When I was 12 years old, I woke up one morning and told my mom I didn’t want to go to school because I was sad. She eyed me suspiciously and felt my head with her cold hands. “It doesn’t feel like you’re running a fever,” she said. With tears in my eyes, I replied, “No mom, I’m just sad.” Her face remained impassive. “Sad? Honey, that’s not a sickness. Now go get dressed; you’re not missing school today.”
At 18-years-old, I experienced the same feeling of immense sadness again, this time hindering my ability to get out of bed in the morning. After it occurred for a week straight, I was unable to find the energy to get up once more. My mom knocked on the door that morning and I heard her say, “Luann it’s almost 8:00! You have to leave soon!” I turned over, flipped the sheets off my head and said, “Mom, I’m not going to school. I don’t feel good.” The same protocol of checking my head for signs of a fever occurred. “You don’t feel hot.” I looked up at her, begging with my eyes for her to understand the sense of torment brewing inside of me and said, “I don’t know what it is, but I’m sad.”
Since then, there have been moments throughout my life where I’ve fallen into deep bouts of inescapable darkness. When I know it’s coming, I hide out in my apartment, in my room, under the sheets, protecting the thoughts from seeping out of my head. The thoughts in my head are my worst enemies and simultaneously, my best friends. They torment me with words of negativity – “You’ll never be good enough”… “You’re worthless”…”You can’t write”… “You’re not smart”…”You’re too fat”…”No one will ever love you the way you want to be loved.” But those thoughts also comforted me at my most vulnerable times. “We will always understand your true identity”…”We will never wake up one day and say we don’t love you anymore”…”We are here, only for you.”
I remember meeting a woman for the first time in March, and though it was our first time meeting, I opened up to her about my internal conflict over my graduate program, my fear of being onstage, the anxiety over my introvertedness, and honing my skills as a writer. The one thing that she said that resonated with me the most was this: “If you’re an introvert, embrace it. If you’re a writer, starting today call yourself a writer. You ARE a writer. And when you start believing all of these ideas you will, eventually, become it.” This person helped open the door to the beginning of my road to self-actualization.
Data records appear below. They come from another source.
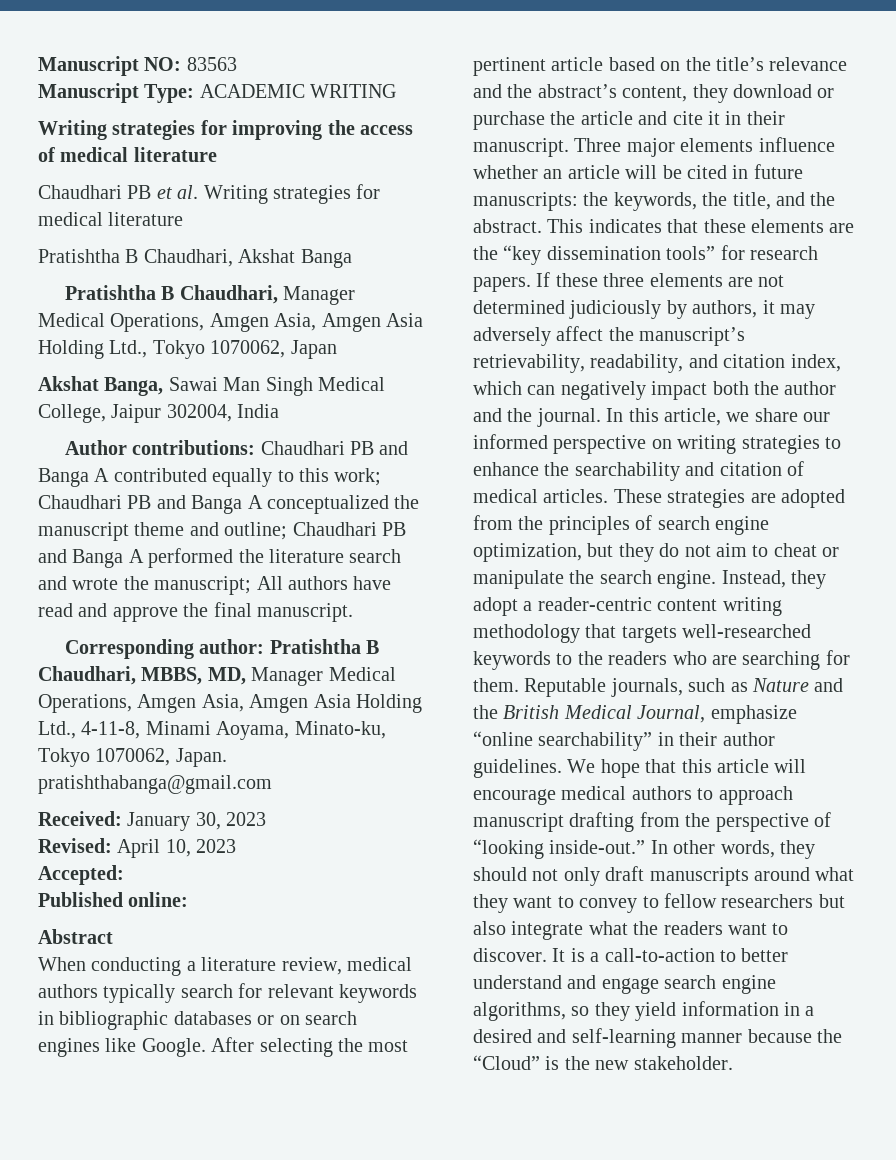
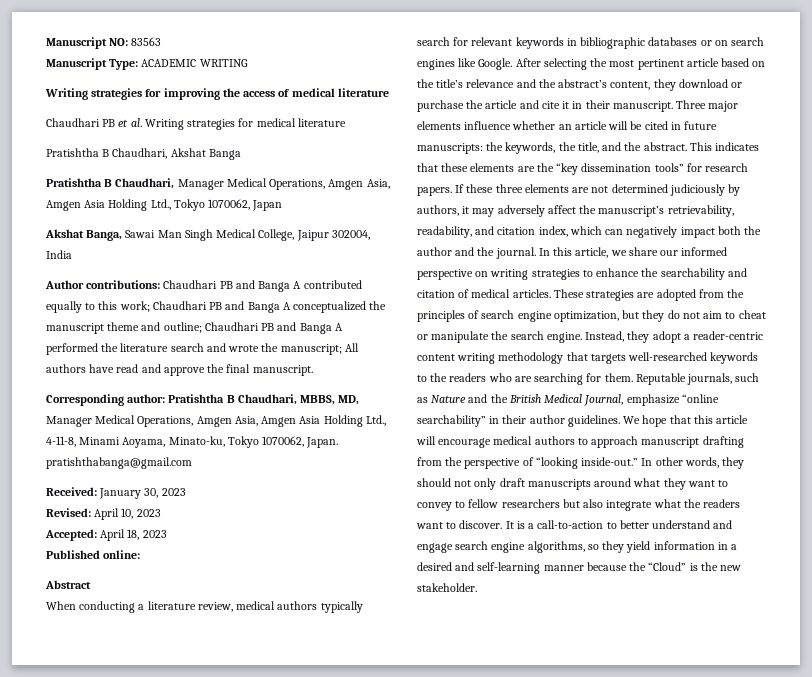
(124, 875) none -> [100,529,167,541] April 18, 2023

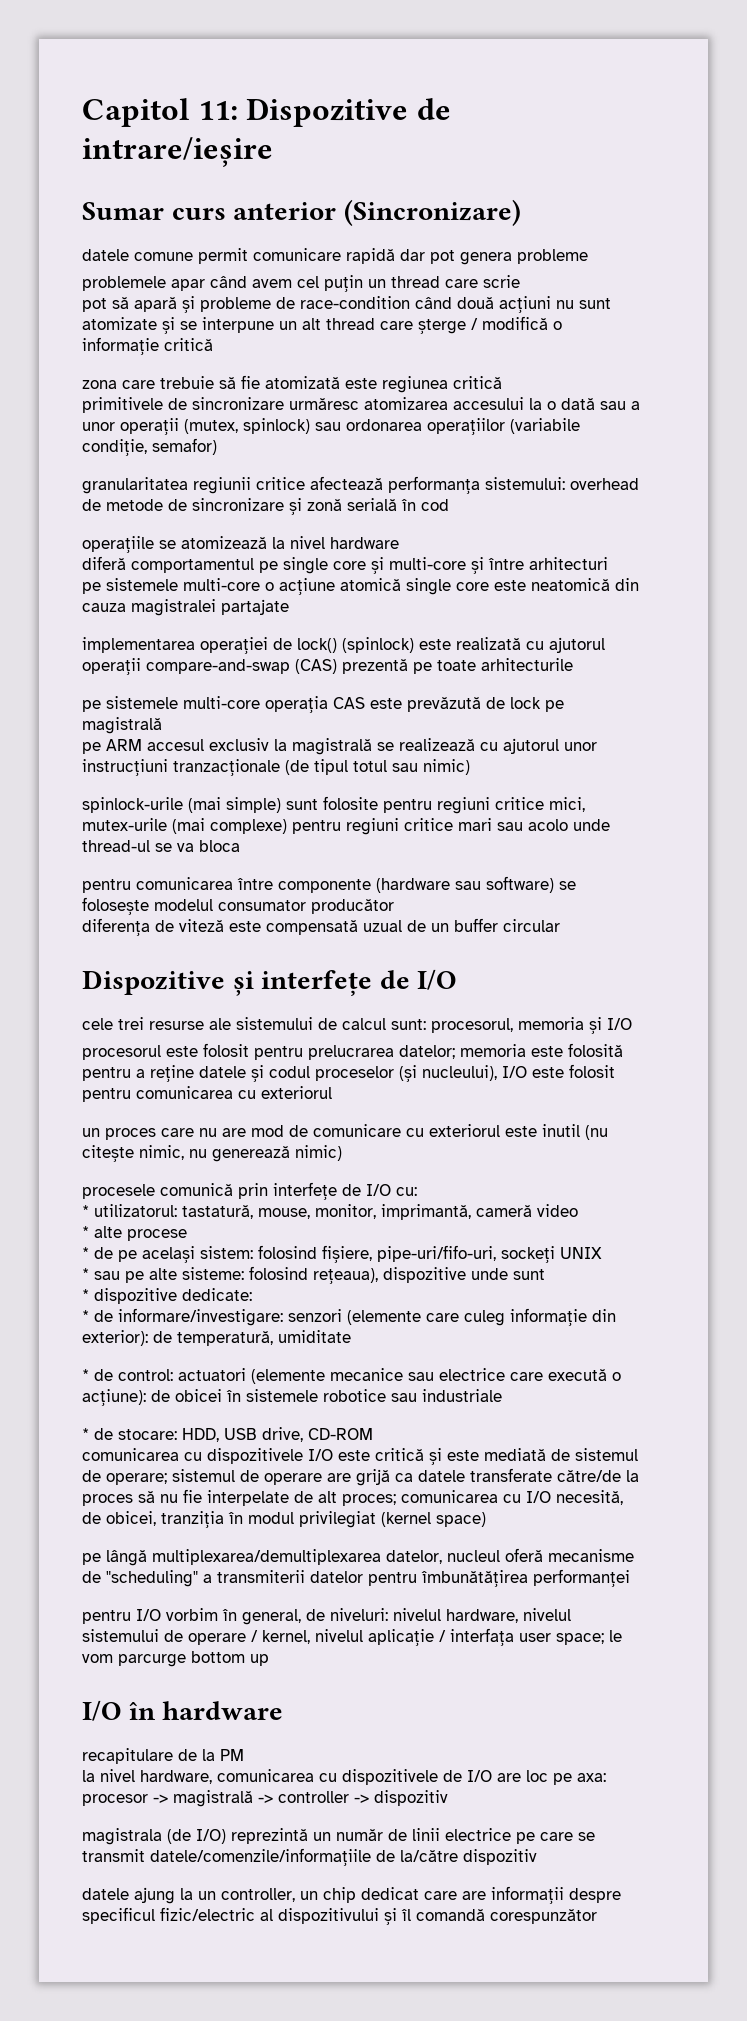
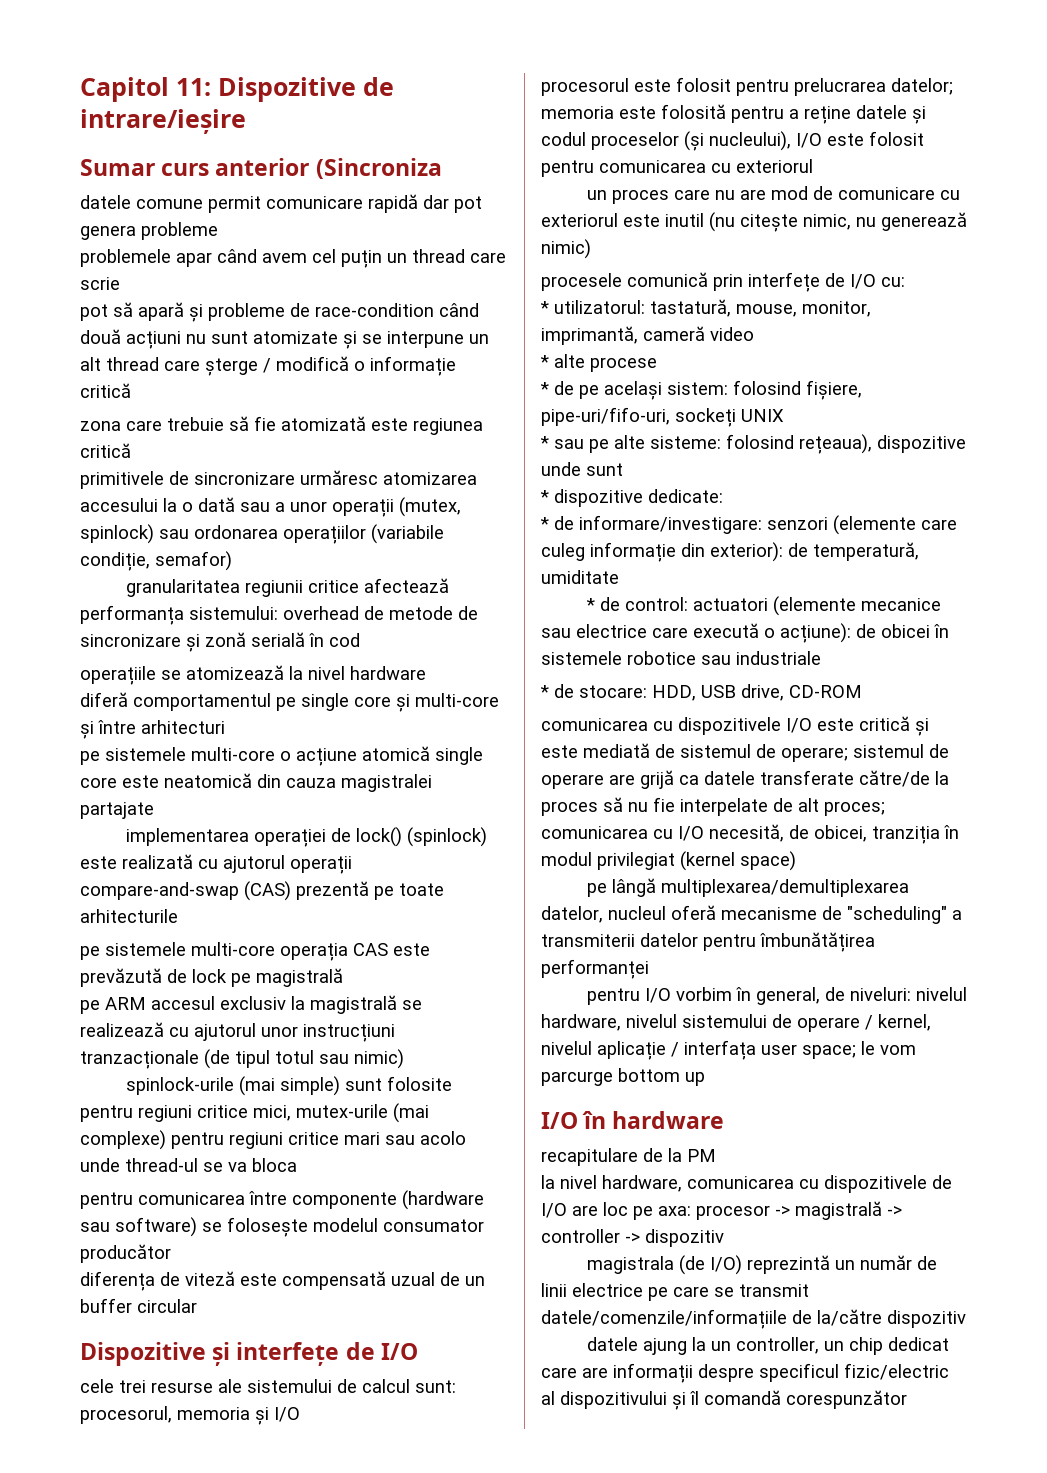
[343,199,521,226] (Sincronizare) -> [315,158,442,179] (Sincroniza

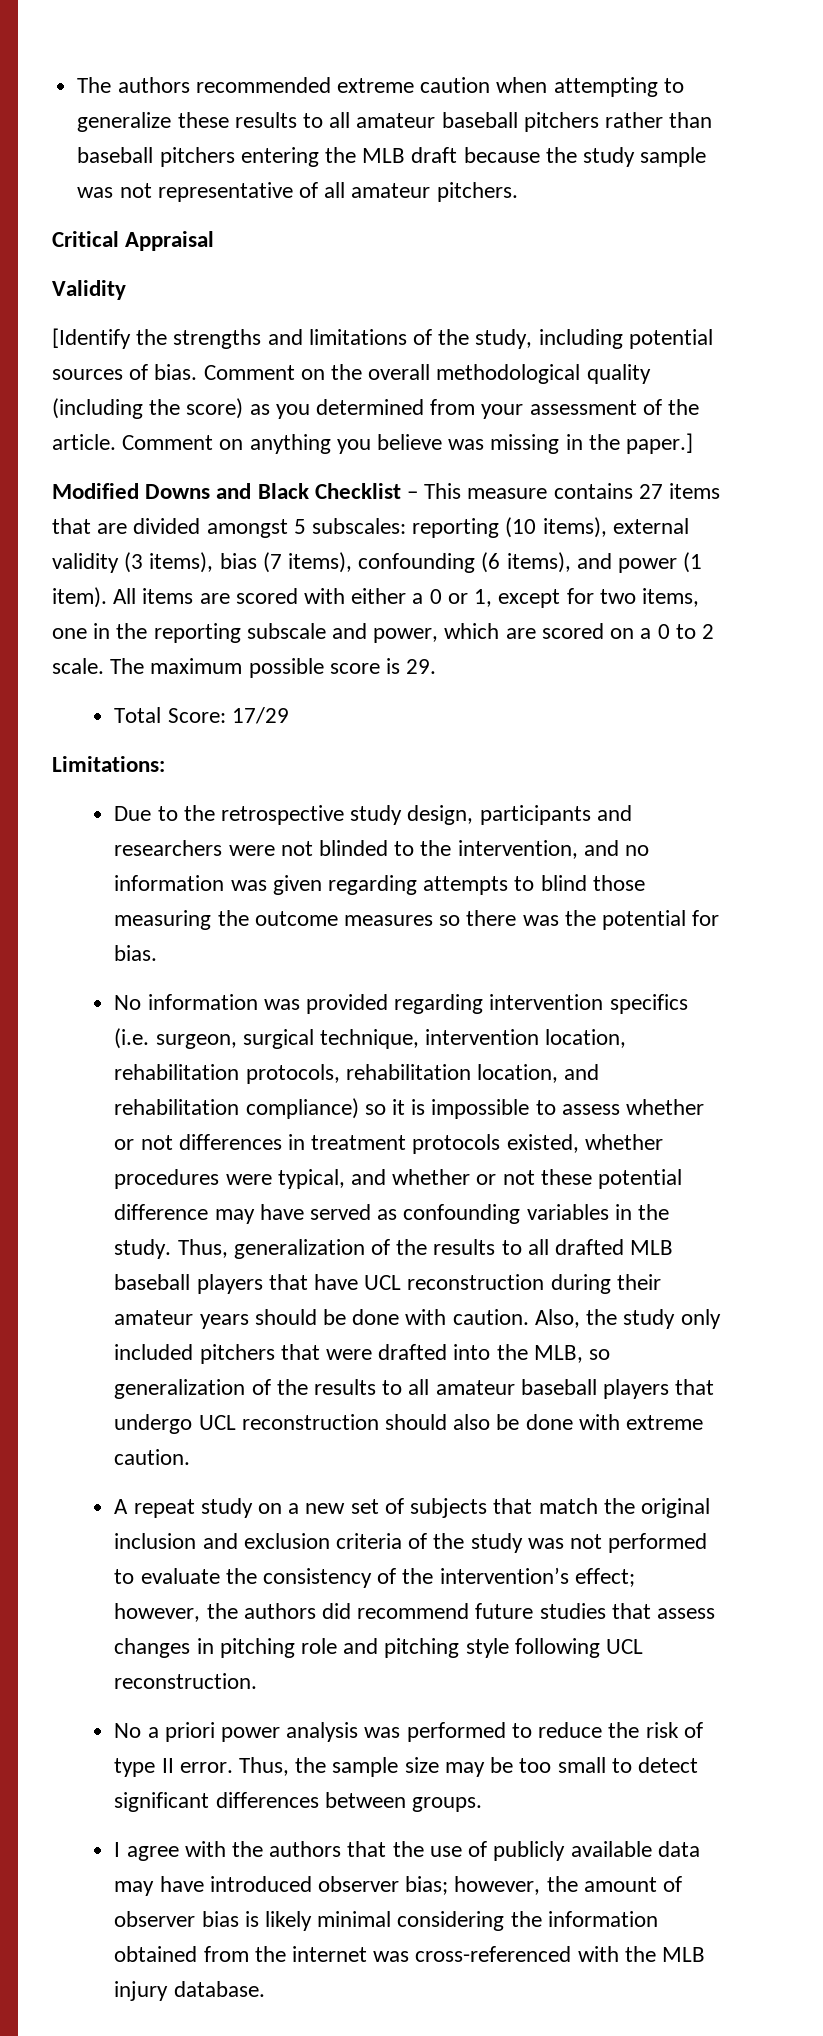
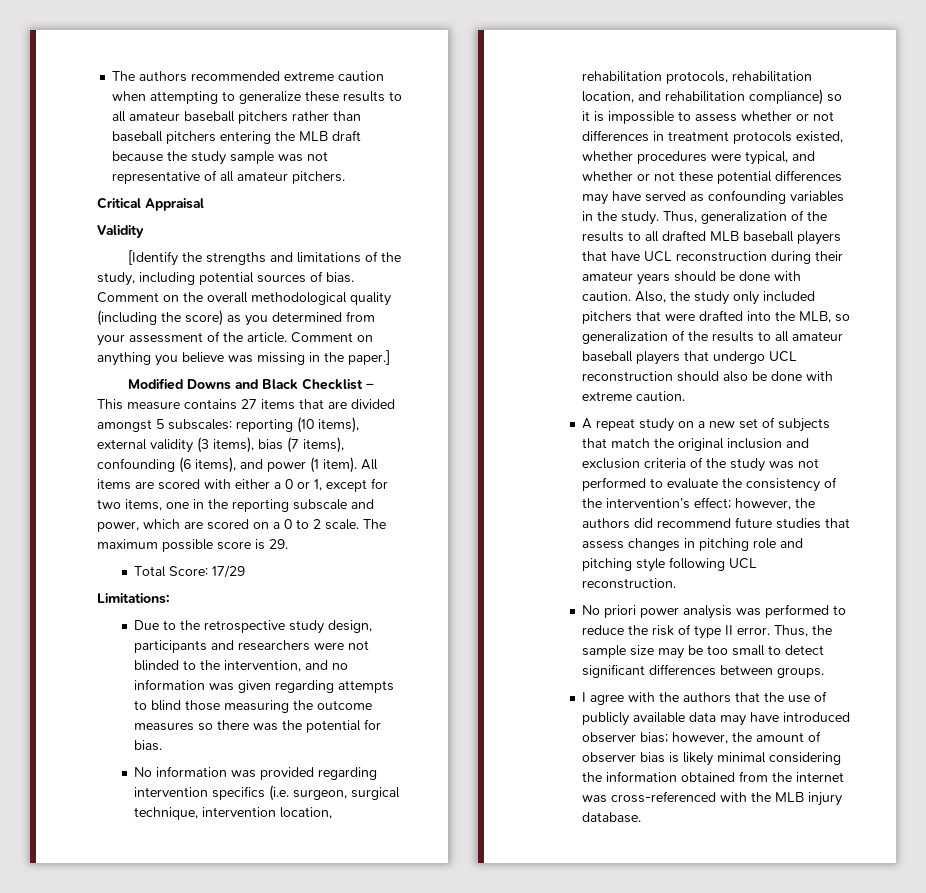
[114,1204,209,1220] difference -> [775,170,843,182] differences
[147,1727,159,1738] a -> (601, 610) none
But what was still hindering that journey were my conflicting thoughts. When they started to become too noisy or too difficult to sort out through methods of self-care, I finally gathered the courage to make an appointment at the health clinic at school. I told the on-site therapist about my polarized thoughts, my history of internalized abuse, my history of verbal abuse from peers and family, and finally, my fear of being vulnerable. That was May of this year.
I’ve been in therapy since June working to sort through my depression and social anxiety disorder. Though the premise seems very basic, that I should be better in no time, the process has been anything but elementary. One time my therapist asked me why is it now that I’ve decided to give therapy a chance. I told her that I’ve spent some time reflecting on the times when my mom told me that I wasn’t sick, that everything was always in my head, that all I needed to do was pray that God will help me get through the pain. But no matter how hard I prayed or how many times I went to church or how many times I asked God to help me, I never got better. I never felt whole. I never felt understood. When that feeling of misunderstanding came to a peak earlier this year, I felt that there was no way that I could get out of that dark place again unscathed.
Since starting therapy, so many changes have happened in my life. I feel a new sense of purpose, as though a world of possibilities has finally revealed itself to me. I started writing for me again. I stopped trying to sound like anyone other than me. I opened up about my past experiences, and I stopped thinking about what others might think about it. I took a chance and I helped produce a comedy show, without any kind of experience beforehand — just the willingness to learn and potentially fail. I then helped a kickstarter campaign reach its goal, using my ability to write stories and my enthusiasm for music. I was able to help connect more people with the album. Soon afterwards, I took a staff writing gig with Persephone! None of these things would have ever happened had I not taken those first few steps into being completely and utterly, vulnerable.
So it’s now 2014 and I have come to realize that this is my year of being fearless. Now, this is not just another New Year’s resolution. This is not another “new year, new me” mantra. This is the year where I continue searching for me; where I discover new things about myself and push myself into a zone of discomfort. This is the year, where I tell myself, “Ok I may have never done that before, but I’m going to try it out and see if it works for me.” This is the year I stop being afraid of myself.
This is also the year I continue to embrace my unique qualities and traits. This is the year I work to stop thinking that I’m not good enough, and start believing that I am and more. Because for too long I have refused to believe that I am deserving of true happiness. This is the year I start to do things because it makes me happy, not because I’ve come to a certain age, because society says I should, or because my family says I have to. This year, I’m doing things because it feels right to me.
There is a lot to work to do this year and in the years to come. While the challenge initially seems daunting, I think I have been waiting for this feeling for a long time. Because, really, this is the year I challenge myself to be the person I am meant to be. I’m finally ready to live.